**PROMPT:**
Copy out the lines of the records word for word, starting with the line that contains "Raw denim kale chips" and ending with the line that contains "16 de August de 2013", both included.

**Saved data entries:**
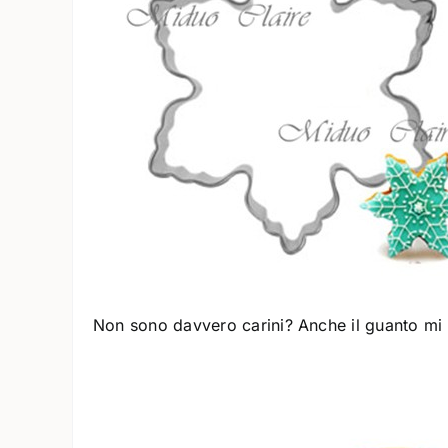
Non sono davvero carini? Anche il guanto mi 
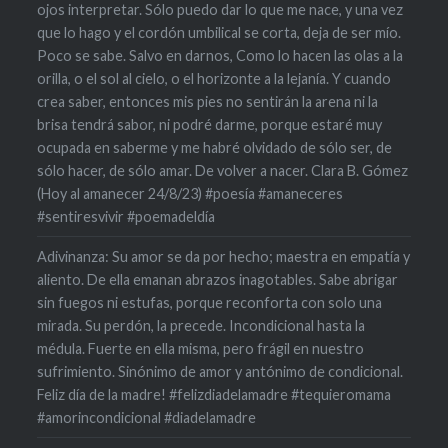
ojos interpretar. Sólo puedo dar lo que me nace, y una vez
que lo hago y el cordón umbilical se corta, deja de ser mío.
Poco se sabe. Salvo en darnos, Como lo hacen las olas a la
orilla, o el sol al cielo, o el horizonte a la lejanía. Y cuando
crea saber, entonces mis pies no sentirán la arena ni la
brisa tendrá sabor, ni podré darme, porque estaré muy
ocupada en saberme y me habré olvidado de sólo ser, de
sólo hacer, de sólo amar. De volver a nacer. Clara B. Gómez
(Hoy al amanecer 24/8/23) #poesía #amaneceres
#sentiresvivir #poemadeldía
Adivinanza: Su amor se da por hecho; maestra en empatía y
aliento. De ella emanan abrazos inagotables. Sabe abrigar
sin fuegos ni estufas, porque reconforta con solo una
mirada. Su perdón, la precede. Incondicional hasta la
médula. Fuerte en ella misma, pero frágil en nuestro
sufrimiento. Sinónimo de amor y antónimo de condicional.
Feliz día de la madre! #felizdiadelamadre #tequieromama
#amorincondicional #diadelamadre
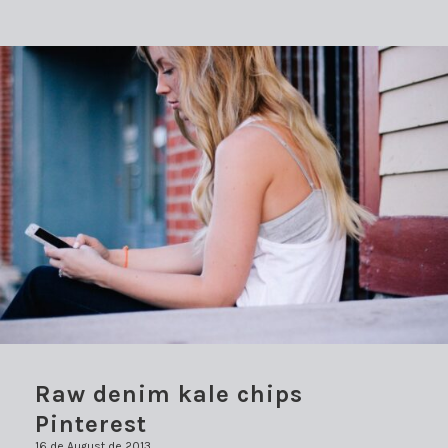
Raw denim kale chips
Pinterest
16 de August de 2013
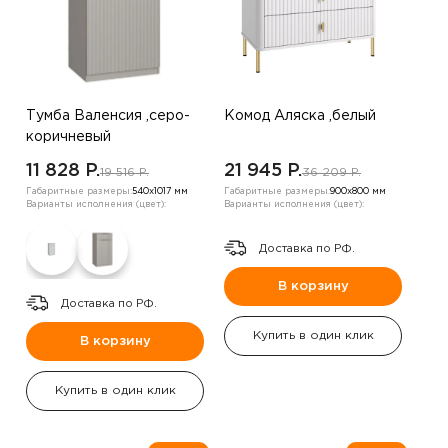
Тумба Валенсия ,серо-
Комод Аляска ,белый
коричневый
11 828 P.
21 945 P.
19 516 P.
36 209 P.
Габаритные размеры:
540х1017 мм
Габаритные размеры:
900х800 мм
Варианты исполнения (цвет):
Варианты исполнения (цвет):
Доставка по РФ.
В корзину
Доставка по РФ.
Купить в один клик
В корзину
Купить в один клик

**EXERCISE ANSWER:**
Raw denim kale chips
Pinterest
16 de August de 2013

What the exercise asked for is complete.